Over the past six months or so, the idea that Apple's (NASDAQ:AAPL) new iPhone 6 Plus is cannibalizing iPad sales has gained widespread acceptance, to the point where it is now conventional wisdom.
However, Apple-watchers should recall that just a couple of years ago, it was equally accepted that the PC was doomed due to the rise of the iPad and other tablets. That prediction turned out to be premature, at best, and possibly wrong altogether. PC sales stabilized in 2014, while tablet sales stumbled.
Similarly, the claim that people are dumping their iPads in favor of the iPhone 6 Plus may turn out to be more rhetoric than reality. iPad sales are down in the dumps, but it's not really because Apple released a bigger iPhone, and it may not be a permanent problem.
The iPad falls by the wayside
It's no mystery why so many people think that the introduction of the iPhone 6 Plus is killing iPad sales. iPad demand slowed significantly last year, with the declines accelerating toward the end of the year. At least one highly respected analyst expects the iPad sales trajectory to get even worse in 2015.
At the same time, the introduction of the larger iPhone 6 and iPhone 6 Plus last fall is driving massive growth for Apple's iPhone product line. iPhone unit sales jumped 46% last quarter and iPhone revenue skyrocketed 57%.
It's natural to connect these two trends. But while the iPhone 6 Plus may be stealing some iPad sales on the margins, the connection may be more tenuous than many people realize.
iPad sales were already falling
First, it's important to remember that iPad sales growth was petering out long before the iPhone 6 Plus showed up. The first iPad year-over-year sales decline occurred in the June-ended quarter of 2013. That was more than a year before the iPhone 6 Plus went on sale.

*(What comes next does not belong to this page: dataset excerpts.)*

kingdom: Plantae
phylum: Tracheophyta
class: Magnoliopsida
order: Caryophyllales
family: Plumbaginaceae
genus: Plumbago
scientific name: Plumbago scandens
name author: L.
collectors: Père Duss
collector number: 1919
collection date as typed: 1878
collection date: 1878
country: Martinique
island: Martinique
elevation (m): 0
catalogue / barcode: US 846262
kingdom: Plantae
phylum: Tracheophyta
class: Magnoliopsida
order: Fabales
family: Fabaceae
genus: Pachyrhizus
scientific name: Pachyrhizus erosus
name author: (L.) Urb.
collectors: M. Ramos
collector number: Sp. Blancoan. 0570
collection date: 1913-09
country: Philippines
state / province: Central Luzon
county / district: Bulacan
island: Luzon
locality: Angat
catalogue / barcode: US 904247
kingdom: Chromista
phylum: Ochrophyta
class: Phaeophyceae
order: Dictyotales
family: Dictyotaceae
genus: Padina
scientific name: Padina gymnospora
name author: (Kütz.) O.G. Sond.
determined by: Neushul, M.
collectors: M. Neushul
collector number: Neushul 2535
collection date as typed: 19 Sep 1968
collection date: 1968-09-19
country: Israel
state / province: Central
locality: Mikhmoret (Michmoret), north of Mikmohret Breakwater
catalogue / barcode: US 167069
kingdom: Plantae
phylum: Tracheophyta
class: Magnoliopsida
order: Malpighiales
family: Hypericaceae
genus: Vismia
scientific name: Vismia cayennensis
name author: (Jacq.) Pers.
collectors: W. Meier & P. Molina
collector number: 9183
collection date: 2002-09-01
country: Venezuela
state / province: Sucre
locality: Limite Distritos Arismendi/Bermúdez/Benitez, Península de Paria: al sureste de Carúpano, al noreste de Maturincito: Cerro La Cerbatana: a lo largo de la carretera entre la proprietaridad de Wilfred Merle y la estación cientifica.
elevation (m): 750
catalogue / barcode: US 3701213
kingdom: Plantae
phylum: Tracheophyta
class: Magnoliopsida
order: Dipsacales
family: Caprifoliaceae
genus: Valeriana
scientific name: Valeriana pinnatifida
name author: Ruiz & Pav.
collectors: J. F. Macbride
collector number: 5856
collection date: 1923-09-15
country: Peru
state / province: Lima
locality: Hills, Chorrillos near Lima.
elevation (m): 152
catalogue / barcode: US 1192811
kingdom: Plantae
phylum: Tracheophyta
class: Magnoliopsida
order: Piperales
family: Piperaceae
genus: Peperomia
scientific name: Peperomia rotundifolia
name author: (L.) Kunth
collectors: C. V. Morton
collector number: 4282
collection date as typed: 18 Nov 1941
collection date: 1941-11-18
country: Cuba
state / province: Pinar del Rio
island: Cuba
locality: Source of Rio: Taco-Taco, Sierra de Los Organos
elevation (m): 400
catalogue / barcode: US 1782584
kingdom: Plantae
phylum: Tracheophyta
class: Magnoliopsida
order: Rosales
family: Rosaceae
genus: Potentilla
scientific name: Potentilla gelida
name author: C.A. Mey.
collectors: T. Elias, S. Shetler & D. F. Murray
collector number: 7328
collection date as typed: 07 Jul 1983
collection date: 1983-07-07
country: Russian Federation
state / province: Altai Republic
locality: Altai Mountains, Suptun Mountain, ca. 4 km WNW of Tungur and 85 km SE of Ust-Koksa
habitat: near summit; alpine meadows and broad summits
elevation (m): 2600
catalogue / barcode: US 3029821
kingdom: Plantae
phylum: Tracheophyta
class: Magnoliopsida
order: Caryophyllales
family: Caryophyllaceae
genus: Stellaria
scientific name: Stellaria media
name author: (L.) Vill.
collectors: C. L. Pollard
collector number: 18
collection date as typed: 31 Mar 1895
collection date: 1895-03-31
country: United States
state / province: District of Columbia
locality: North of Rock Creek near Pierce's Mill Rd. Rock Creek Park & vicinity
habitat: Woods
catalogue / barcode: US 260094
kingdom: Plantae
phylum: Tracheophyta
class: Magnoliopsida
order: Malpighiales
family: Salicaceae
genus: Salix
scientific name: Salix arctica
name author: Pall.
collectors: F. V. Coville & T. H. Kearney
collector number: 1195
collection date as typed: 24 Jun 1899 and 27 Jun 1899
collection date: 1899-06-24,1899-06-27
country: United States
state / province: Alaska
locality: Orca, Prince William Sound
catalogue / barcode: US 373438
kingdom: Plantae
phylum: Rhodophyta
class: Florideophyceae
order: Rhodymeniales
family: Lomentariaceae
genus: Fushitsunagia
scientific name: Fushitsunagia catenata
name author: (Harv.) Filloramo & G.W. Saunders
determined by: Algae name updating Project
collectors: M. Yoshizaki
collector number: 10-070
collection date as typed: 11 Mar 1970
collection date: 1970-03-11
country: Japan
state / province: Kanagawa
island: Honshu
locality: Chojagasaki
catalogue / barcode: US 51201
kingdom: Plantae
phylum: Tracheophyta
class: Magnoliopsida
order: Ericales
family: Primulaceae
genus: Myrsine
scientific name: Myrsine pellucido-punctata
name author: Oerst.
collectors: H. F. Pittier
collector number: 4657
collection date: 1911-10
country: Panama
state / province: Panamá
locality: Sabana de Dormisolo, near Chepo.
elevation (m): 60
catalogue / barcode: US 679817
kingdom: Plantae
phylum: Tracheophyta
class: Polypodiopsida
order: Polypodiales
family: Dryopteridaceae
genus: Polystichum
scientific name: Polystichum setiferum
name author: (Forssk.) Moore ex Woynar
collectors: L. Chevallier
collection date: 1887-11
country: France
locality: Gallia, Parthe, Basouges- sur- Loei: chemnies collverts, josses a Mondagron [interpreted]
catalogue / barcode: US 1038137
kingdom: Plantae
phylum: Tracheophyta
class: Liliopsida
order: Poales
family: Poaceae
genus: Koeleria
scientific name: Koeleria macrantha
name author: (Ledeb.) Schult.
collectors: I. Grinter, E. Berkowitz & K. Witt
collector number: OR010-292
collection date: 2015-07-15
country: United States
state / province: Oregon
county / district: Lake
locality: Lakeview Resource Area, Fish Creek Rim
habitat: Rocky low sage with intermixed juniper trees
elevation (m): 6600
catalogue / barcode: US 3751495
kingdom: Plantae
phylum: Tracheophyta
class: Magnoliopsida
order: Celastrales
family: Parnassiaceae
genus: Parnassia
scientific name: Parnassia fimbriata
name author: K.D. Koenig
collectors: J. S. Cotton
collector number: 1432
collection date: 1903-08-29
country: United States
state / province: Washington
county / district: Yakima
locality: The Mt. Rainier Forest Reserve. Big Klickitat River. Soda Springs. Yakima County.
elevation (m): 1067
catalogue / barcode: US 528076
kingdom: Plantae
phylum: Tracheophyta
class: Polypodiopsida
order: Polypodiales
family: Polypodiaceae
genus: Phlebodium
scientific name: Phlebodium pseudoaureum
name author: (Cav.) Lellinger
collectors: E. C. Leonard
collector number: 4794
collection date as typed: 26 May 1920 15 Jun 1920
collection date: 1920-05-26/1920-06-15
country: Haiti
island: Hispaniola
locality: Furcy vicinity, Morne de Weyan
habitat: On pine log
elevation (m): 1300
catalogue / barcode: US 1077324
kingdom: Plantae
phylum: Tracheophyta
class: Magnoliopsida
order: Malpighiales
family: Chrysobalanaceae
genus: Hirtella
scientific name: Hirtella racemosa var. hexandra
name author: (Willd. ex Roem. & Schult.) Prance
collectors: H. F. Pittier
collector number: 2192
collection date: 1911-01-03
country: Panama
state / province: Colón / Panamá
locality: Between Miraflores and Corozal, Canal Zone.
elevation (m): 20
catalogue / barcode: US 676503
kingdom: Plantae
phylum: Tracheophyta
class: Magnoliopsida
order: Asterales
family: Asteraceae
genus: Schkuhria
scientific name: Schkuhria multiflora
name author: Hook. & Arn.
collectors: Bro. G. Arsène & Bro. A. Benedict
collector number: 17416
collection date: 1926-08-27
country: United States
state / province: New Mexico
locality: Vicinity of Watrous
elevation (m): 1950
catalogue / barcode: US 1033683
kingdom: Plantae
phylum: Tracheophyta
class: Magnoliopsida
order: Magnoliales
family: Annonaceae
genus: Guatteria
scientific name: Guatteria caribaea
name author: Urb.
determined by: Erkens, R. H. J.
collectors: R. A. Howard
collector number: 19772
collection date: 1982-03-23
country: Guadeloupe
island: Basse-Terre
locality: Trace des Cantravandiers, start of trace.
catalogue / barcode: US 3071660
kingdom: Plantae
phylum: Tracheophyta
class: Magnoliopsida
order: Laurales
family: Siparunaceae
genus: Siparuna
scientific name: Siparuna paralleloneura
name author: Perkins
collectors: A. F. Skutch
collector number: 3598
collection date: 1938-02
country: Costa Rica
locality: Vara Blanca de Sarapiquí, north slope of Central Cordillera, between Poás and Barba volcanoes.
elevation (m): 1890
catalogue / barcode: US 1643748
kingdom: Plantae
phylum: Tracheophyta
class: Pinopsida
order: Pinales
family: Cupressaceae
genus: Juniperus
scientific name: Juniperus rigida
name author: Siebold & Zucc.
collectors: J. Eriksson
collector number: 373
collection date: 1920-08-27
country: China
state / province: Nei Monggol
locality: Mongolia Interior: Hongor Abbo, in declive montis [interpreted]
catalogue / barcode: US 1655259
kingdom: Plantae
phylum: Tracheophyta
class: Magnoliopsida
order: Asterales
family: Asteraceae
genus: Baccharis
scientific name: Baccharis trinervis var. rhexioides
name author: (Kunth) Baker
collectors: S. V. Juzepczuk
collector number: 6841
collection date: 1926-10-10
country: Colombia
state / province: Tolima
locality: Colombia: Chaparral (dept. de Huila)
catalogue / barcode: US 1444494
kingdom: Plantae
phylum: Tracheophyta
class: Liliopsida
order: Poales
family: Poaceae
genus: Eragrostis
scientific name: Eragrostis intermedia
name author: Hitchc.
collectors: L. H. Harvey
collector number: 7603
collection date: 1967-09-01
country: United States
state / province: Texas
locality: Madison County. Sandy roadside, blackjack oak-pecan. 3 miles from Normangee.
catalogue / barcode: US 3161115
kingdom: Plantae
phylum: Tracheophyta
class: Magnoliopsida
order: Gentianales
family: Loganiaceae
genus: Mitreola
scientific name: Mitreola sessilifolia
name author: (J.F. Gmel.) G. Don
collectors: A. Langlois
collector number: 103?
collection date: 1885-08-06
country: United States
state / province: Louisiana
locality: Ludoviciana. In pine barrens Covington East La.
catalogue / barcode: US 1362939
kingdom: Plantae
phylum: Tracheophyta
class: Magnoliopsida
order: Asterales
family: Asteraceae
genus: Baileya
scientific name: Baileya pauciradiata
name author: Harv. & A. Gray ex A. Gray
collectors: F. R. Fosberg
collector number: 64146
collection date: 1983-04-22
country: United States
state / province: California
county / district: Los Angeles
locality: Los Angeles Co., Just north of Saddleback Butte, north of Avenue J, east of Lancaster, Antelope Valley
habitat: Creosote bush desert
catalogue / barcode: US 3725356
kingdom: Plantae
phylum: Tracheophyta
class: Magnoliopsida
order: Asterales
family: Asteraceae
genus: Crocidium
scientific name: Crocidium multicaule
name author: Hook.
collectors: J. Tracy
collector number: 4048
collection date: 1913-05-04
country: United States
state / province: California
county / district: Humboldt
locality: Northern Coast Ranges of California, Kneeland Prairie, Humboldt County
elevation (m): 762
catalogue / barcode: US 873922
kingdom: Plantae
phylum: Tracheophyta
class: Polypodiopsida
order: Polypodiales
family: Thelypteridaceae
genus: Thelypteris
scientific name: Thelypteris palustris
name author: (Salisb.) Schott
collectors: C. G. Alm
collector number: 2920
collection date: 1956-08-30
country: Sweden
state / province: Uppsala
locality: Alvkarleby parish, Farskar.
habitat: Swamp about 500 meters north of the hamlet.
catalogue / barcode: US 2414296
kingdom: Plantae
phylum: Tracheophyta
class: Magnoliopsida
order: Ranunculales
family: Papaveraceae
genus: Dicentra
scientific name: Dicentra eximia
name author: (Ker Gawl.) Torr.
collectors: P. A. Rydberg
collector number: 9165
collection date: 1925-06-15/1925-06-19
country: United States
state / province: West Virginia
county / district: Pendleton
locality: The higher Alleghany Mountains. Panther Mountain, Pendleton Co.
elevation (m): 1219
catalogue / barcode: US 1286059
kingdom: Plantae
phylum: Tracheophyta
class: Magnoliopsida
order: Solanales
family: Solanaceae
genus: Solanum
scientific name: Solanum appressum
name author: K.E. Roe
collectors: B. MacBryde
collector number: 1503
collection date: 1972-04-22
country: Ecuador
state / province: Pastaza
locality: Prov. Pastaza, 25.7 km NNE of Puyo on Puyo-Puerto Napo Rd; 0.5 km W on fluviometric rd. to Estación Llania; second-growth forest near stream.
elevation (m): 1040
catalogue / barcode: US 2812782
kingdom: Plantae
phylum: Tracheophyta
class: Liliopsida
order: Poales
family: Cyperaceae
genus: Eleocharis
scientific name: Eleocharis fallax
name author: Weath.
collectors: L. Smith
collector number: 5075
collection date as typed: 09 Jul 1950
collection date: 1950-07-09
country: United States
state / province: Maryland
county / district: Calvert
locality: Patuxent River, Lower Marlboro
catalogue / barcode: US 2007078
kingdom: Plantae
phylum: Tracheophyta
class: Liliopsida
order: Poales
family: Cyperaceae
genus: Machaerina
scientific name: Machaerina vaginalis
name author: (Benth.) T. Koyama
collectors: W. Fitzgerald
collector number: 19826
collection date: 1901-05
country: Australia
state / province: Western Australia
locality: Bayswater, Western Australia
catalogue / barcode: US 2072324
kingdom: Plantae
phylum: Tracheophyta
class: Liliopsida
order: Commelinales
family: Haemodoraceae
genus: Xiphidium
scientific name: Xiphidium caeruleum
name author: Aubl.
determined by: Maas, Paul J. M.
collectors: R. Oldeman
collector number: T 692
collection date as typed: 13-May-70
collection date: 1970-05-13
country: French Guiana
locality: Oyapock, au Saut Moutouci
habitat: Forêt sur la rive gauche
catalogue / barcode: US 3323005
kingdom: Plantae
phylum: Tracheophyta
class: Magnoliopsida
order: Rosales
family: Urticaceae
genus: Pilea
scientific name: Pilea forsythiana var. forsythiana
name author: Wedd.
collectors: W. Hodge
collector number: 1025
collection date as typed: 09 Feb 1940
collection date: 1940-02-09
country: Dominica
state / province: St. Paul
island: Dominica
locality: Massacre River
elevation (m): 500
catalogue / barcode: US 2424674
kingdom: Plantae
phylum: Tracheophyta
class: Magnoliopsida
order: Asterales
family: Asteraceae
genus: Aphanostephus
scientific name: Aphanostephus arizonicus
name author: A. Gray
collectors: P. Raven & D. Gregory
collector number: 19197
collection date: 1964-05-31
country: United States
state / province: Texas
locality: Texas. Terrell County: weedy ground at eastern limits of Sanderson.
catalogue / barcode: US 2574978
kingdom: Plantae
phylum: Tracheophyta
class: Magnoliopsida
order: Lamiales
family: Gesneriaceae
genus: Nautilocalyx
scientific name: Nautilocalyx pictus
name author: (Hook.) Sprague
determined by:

Since then, there's only been one quarter of robust iPad sales growth: the December-ended quarter of 2013. Unit sales fell in every quarter of (calendar) 2014. The timing of the iPad sales slowdown doesn't really line up with the arrival of the iPhone 6 Plus.
The iPhone 6 Plus isn't really an iPad substitute
Second, the idea that the iPhone 6 Plus is a great substitute for an iPad is overstated. An iPad Mini has roughly twice the screen real estate of an iPhone 6 Plus -- and a full-size iPad is about 3 times its size.
For many of the things that people like to use iPads for -- reading books, watching videos, and even browsing the web -- you're going to want that extra screen space. A 5.5-inch phone might be better than a 4-inch phone, but it's still not nearly as good as a tablet.
The situation may be somewhat different in the Android world, where lots of "phablets" have 6-inch screens and small tablets typically have 7-inch screens. That allows for much more blurring of the line between phone and tablet.
Which iPad models are selling?
A third consideration is that the mix of iPads being sold doesn't line up with the theory of massive cannibalization by the iPhone 6 Plus.
It stands to reason that the iPhone 6 Plus would cannibalize sales of the iPad Mini more than sales of the full-size model. But iPad usage has been shifting toward the "Mini" models.
In the week before the iPhone 6 Plus went on sale, 27% of all iPad usage came from the iPad Mini and the iPad Mini 2, compared to 73% coming from full-size models, according to data from Fiksu. Now, more than 29% of iPad usage comes from the Mini models, while less than 71% comes from full-size iPads.
Granted, this is a relatively subtle shift, but it suggests that the full-size iPad may be the weaker link now. That doesn't make sense if the main problem with iPad sales is cannibalization from the iPhone 6 Plus.
What's really going on?
So if the iPhone 6 Plus isn't the big reason behind weak iPad sales, what's the problem? One factor that shouldn't be overlooked is the slow replacement cycle.
iPad sales surged to 58.3 million by the second full fiscal year of sales. By contrast, Apple only sold 20.7 million iPhones in its second full fiscal year of sales. Annual unit sales didn't pass 58.3 million until the iPhone had been on sale for four years.
Thus, Apple penetrated a big chunk of the iPad market opportunity in the first few years of sales. Many of those relatively early adopters who bought iPads between 2011 and 2013 haven't needed to replace their iPads yet. (The iPads released in late 2013 and late 2014 represent only 30% of the installed base.) As users finally start to replace their old iPads at a steady rate, sales should stabilize and then rebound.
Another (related) issue is that Apple hasn't made any revolutionary advances with the iPad lately. The most recently released models offered very modest upgrades over their predecessors, and sales have been correspondingly light.
Still, this means that a combination of time and innovation could get iPad sales back on the right track. (A greater foray into the corporate market, thanks to Apple's budding partnership with IBM would also help.) That's much better than the alternative that the entire category is doomed due to the introduction of the iPhone 6 Plus.